Конечно, можно было обойтись и без ночевки, но Светлана решила походить по «Детскому миру» с Димкой и уговорила мужа остановиться на сутки в Москве. Ему и самому хотелось завезти Деду подарок с юга, хотя в столице и так полно фруктов, а Степан Иванович с удовольствием променял бы, пожалуй, любой банан или мандарин на горсть обыкновенной голубики, сорванной с холодного, мокрого от туманов куста над прозрачным ручьем в заливе Креста.

Скромный, но исключительно уютный и надежный, весь полный солнца, Як-40 за два часа спокойного полета перенес пассажиров от берегов Днепра к подмосковным лесам. На снижении Владимир Борисович отвлекал сына, показывая мальчику автобусы и самосвалы, ползущие внизу заводными игрушками по темным полоскам дорог, — чтобы тот меньше обращал внимания на боль в ушах. За лесными участками во всех направлениях, куда бы ни поворачивал свой бок Як, заходя на посадочную полосу Быковского аэропорта, разбегались микрорайоны столицы.

На земле было тихо и, после украинской жары, прохладно. Как всегда во всех аэропортах, где не принято держать носильщиков, нашлась среди пассажиров добрая душа, чтобы помочь дотащить к самоходным аэродромным тележкам вещи, а к автовокзалу понесли все свое сами. Димку Владимир Борисович усадил себе на шею, старательно пристегнув ремешками-самоделками ноги сына у лодыжек к лямкам рюкзака: так оставались у Рогачева-старшего свободными руки, и в них можно было взять что-нибудь потяжелей — чемодан или самую большую хозяйственную сумку. В чемодане ехала картошка, в сумке — варенье, мед, банки с засоленными петрушкой и укропом, колбаса, хлеб — всего понемножку, но отрывал от земли эту ношу Рогачев с кряканьем, а Светлана обходила сумку подальше, чтобы не удариться коленом.

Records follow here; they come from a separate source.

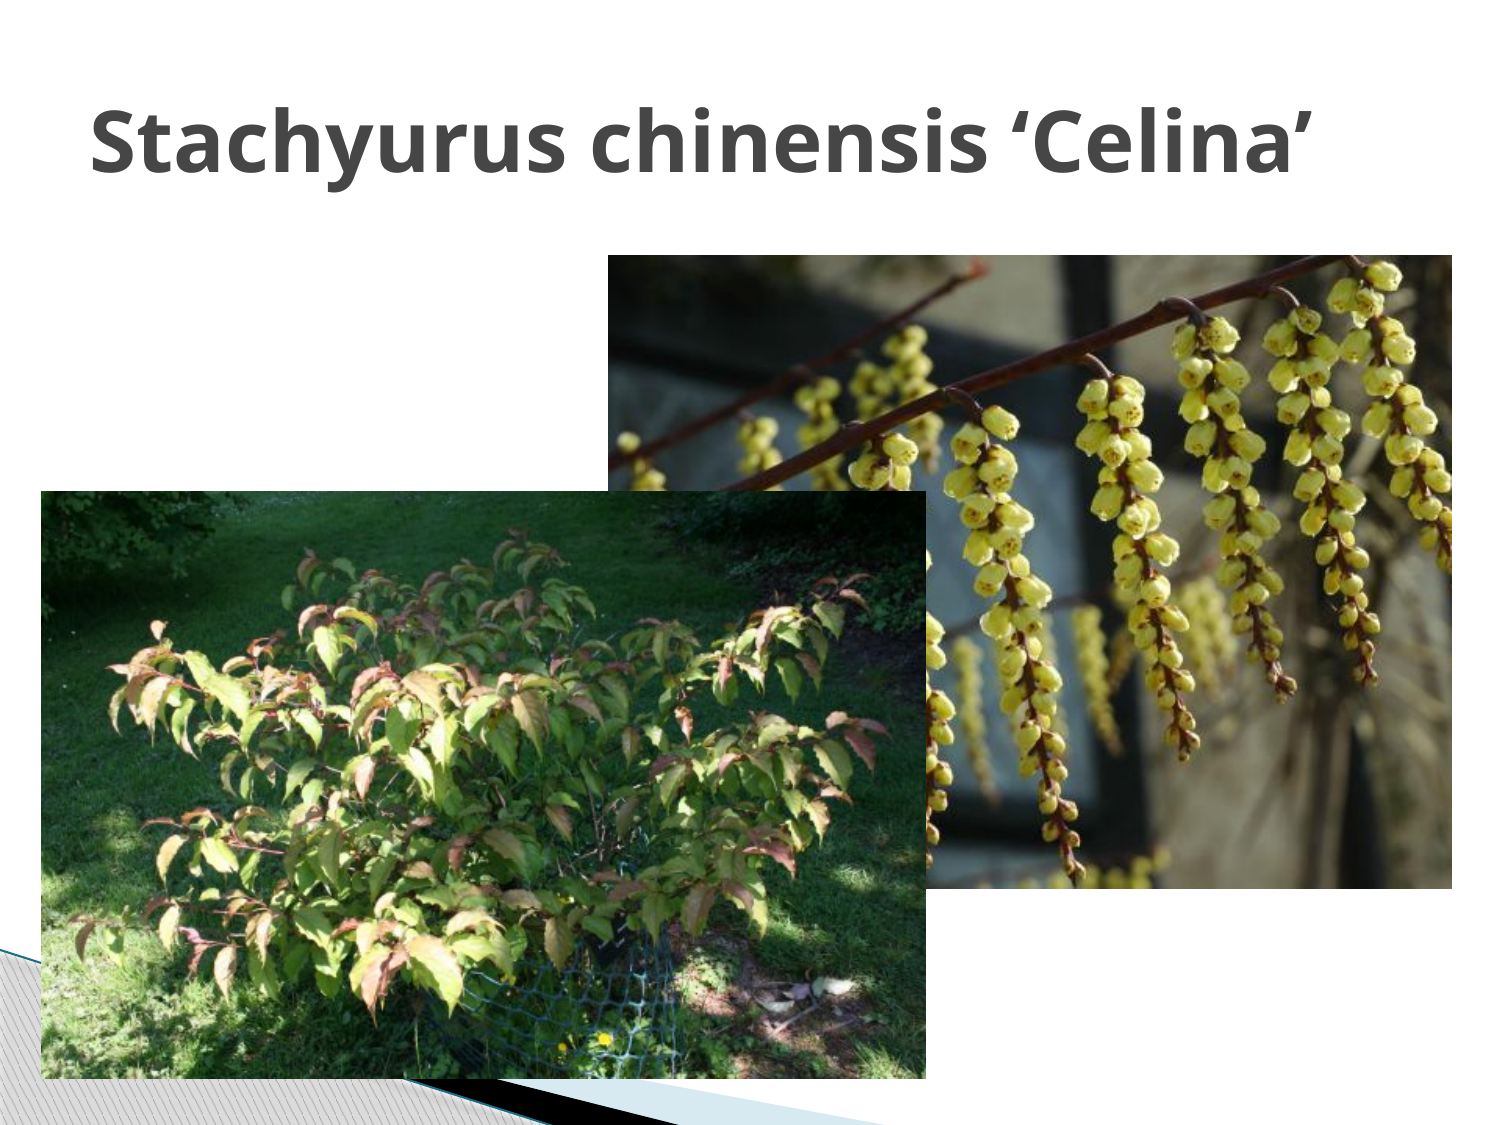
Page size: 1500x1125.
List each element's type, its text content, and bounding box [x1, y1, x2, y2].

picture [41, 255, 1453, 1080]
title Stachyurus chinensis ‘Celina’ [75, 45, 1425, 233]
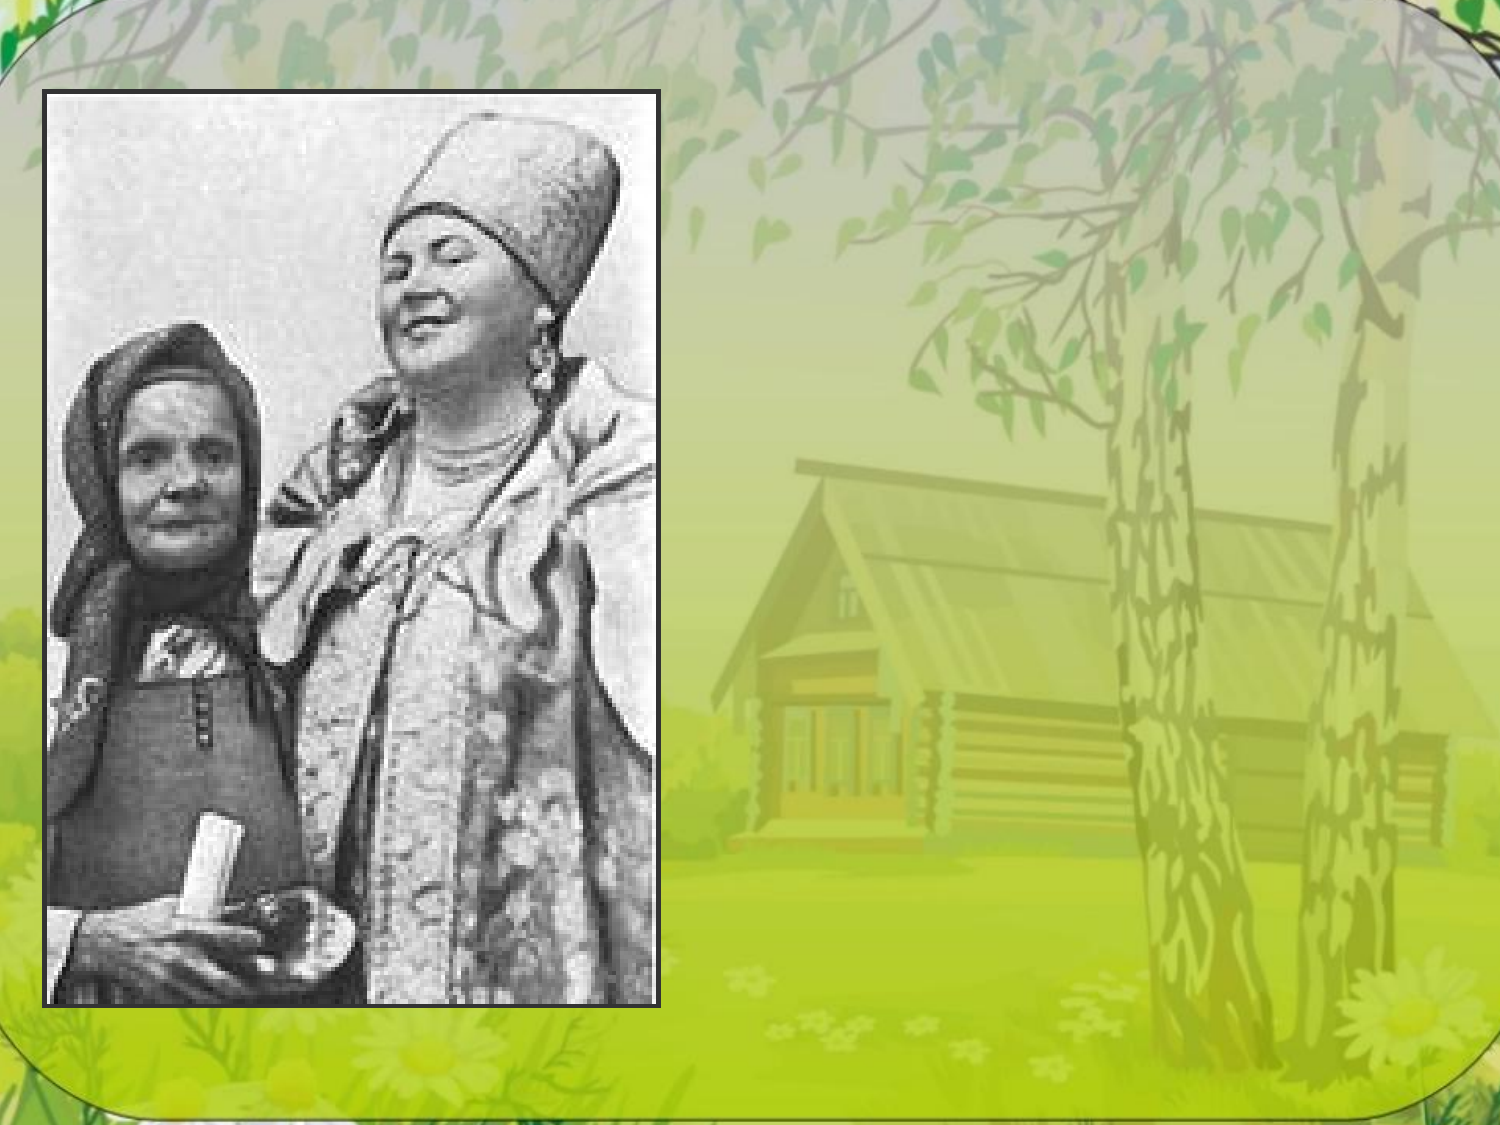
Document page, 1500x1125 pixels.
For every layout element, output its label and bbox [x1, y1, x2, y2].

picture [0, 0, 1500, 1125]
list [48, 95, 655, 1001]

Валенки и шубка сына были вложены в туристический рюкзак. Рогачев искал абалаковский, но не нашел. Жена несла два чемодана с дорожными вещами и своей одеждой. Со стороны шествие это выглядело довольно забавным, ибо взрослые и одеты были явно не по сезону: Владимир Борисович в пальто, а жена его в синтетическую шубку, и видно было без особых приглядываний, что обоим совсем не холодно. Димка, наряженный полегче, в демисезонное пальто, сидя на верхотуре, хватался обеими руками за лоб отца, промахивался и закрывал своей «лошадке» глаза, причитал настойчиво: «Папа, папа, осторожно, брякнусь…»

Таксист наметанным глазом узрел в этом трио достойных клиентов, подошел по-свойски:

— В Домодедово? Три червонца. Поехали?

Рогачев отказался. Автобусы в Домодедово отходили каждый час. До завтрашнего рейса времени оставалось вдоволь. Да и цена была непомерной.

После стремительного возвращения из поднебесья хотелось тихо подышать воздухом такого спокойного, осеннего, хвойного Подмосковья. И вообще земля после воздушных бросков всегда казалась Рогачеву чуточку дороже и родней, чем до вылета, происходило ли это в ослепительном, душном Адлере, в дождливом Ленинграде, промороженной Хатанге или в продутом насквозь ледяными ветрами Певеке.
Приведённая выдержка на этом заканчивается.